==== Dataset extract ====
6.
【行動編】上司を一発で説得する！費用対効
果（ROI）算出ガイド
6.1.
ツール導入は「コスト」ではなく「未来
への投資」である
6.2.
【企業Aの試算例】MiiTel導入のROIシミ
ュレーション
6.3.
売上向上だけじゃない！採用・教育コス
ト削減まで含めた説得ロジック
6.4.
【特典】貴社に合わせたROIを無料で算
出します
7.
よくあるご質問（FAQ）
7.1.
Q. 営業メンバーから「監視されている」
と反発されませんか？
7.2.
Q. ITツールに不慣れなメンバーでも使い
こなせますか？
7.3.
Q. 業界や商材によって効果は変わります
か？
====
==== Dataset extract ====
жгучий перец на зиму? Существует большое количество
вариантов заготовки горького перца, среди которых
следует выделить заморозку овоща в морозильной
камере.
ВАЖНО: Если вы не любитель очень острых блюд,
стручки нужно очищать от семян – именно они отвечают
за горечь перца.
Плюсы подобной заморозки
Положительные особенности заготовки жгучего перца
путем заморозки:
====
Please arrange the material as a Markdown table with the columns Row and Line, starting at the line that contains "жгучий перец на" and stopping after the line that contains "стручки нужно очищать". Number each row and leave out any blank lines.

| Row | Line |
|---|---|
| 1 | жгучий перец на зиму? Существует большое количество |
| 2 | вариантов заготовки горького перца, среди которых |
| 3 | следует выделить заморозку овоща в морозильной |
| 4 | камере. |
| 5 | ВАЖНО: Если вы не любитель очень острых блюд, |
| 6 | стручки нужно очищать от семян – именно они отвечают |